Ce que Gaspardo entendait en disant que ces animaux étaient gênants, c’était que leurs terriers constituaient un grand obstacle à la marche rapide des chevaux, qui, en enfonçant dans ce sol rendu friable, avaient les plus grandes chances pour trébucher et culbuter.

Aussi les voyageurs n’avançaient-ils que lentement à travers les travaux des vizcachas, et avaient-ils soin de les tourner, lorsqu’ils n’occupaient pas une assez grande étendue pour occasionner un retard trop considérable.

Les voyageurs trouvaient d’ailleurs une certaine compensation aux difficultés de la route, en observant ces curieux rongeurs et leurs singulières habitudes.

Ils arrivèrent sans accident au delà de la région des terriers. La stérilité et la dénudation du territoire qu’ils atteignirent alors produisit sur leur esprit un effet attristant. Ils en ressentirent tous l’impression et, pendant un certain temps, ils avancèrent sans échanger une seule parole.

Gaspardo, qui était, sans vouloir le dire, de plus en plus inquiet sur la route à suivre, marchait à une assez grande distance en avant Tantôt il interrogeait le soleil, tantôt il sondait l’horizon, tantôt enfin, les yeux fixés à terre, il demandait aux plus petits accidents du sol de lui révéler une trace quelconque du passage des Indiens.

Tout à coup, une joyeuse exclamation sortit de sa poitrine.

« Enfin ! s’écria-t-il, Gracias a Dios !

— Qu’y a-t-il, Gaspardo ? s’écrièrent les deux jeunes gens.

Caramba, muchachos ! Rien que le rastro des brigands. Regardez ! voyez-vous où ils se sont arrêtés ! et là, l’endroit d’où ils sont repartis ! Ah ! maintenant je comprends tout. C’est ici que les coquins ont été pris par cette même tormenta qui nous a forcés à nous réfugier dans la caverne. Tout nous dit, à une minute près, le moment où ils ont passé ici. Voyons donc si nous ne pouvons rien apprendre de plus. »

En disant cela, il sauta à bas de son cheval, et se mit à examiner la piste.

Sur ces entrefaites, Ludwig et Cypriano avaient reconnu comme lui les traces qui l’avaient frappé. Un espace de terrain assez large était complètement recouvert d’empreintes de chevaux ; à une certaine distance il se rétrécissait et prenait la forme d’un sentier, comme si les cavaliers se fussent mis en double file et se fussent éloignés en ordre de marche.
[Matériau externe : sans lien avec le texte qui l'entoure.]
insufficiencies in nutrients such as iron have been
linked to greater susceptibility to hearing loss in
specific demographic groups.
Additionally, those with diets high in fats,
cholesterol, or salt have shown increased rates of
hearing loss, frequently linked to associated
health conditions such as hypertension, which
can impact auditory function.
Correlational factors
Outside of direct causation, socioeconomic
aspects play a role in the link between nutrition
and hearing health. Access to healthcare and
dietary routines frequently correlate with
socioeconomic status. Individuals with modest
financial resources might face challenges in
À l’endroit le plus foulé, les empreintes des pas se divisaient et s’entrecroisaient dans toutes les directions, ce qui montrait que la troupe avait fait là un arrêt sérieux ; mais au point où elles se réunissaient, elles se concentraient toutes vers un même point.

Ces informations étaient lisiblement écrites sur l’épaisse couche de poussière qui s’était convertie en boue par l’action de la pluie.

C’était clair. Une bande d’indiens Chaco marchait en cet endroit au moment où la tormenta s’était élevée. Ils s’y étaient arrêtés pour laisser passer sa fureur, et quand elle avait cessé, ils étaient remontés à cheval et étaient repartis.

Un seul coup d’œil avait révélé tous ces détails à Gaspardo. Mais il avait quitté la selle pour voir si parmi les empreintes il ne pourrait pas reconnaître celle du petit cheval monté par la fille de son maître.

Cypriano, sautant à terre, vint l’aider dans sa recherche, et fut bientôt rejoint par Ludwig.